Data items:

^^^^^^^^

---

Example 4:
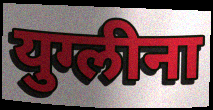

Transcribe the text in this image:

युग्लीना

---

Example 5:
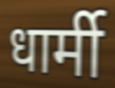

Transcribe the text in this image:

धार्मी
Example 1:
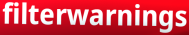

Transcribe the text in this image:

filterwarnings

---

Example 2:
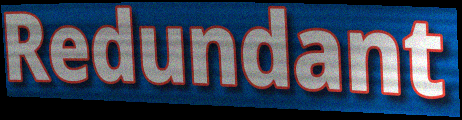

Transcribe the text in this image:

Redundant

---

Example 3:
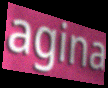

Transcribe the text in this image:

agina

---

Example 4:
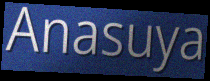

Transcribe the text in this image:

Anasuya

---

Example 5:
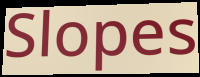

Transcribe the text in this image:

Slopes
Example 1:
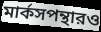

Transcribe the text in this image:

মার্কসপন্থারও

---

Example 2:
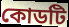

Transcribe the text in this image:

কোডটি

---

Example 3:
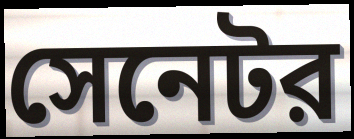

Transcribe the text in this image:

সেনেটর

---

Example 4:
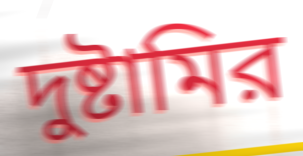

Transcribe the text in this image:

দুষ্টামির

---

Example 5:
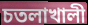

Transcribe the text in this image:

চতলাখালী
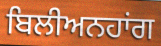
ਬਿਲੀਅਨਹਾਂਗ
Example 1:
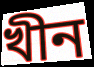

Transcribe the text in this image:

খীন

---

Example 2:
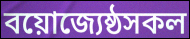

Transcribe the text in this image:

^^^^^^^^

Exercise objective:
Arrange every line of the data above as a numbered list, leaving out the blank lines and the pictures.

Problem solution:
1. ---
2. Example 4:
3. Transcribe the text in this image:
4. युग्लीना
5. ---
6. Example 5:
7. Transcribe the text in this image:
8. धार्मी
9. Example 1:
10. Transcribe the text in this image:
11. filterwarnings
12. ---
13. Example 2:
14. Transcribe the text in this image:
15. Redundant
16. ---
17. Example 3:
18. Transcribe the text in this image:
19. agina
20. ---
21. Example 4:
22. Transcribe the text in this image:
23. Anasuya
24. ---
25. Example 5:
26. Transcribe the text in this image:
27. Slopes
28. Example 1:
29. Transcribe the text in this image:
30. মার্কসপন্থারও
31. ---
32. Example 2:
33. Transcribe the text in this image:
34. কোডটি
35. ---
36. Example 3:
37. Transcribe the text in this image:
38. সেনেটর
39. ---
40. Example 4:
41. Transcribe the text in this image:
42. দুষ্টামির
43. ---
44. Example 5:
45. Transcribe the text in this image:
46. চতলাখালী
47. ਬਿਲੀਅਨਹਾਂਗ
48. Example 1:
49. Transcribe the text in this image:
50. খীন
51. ---
52. Example 2:
53. Transcribe the text in this image:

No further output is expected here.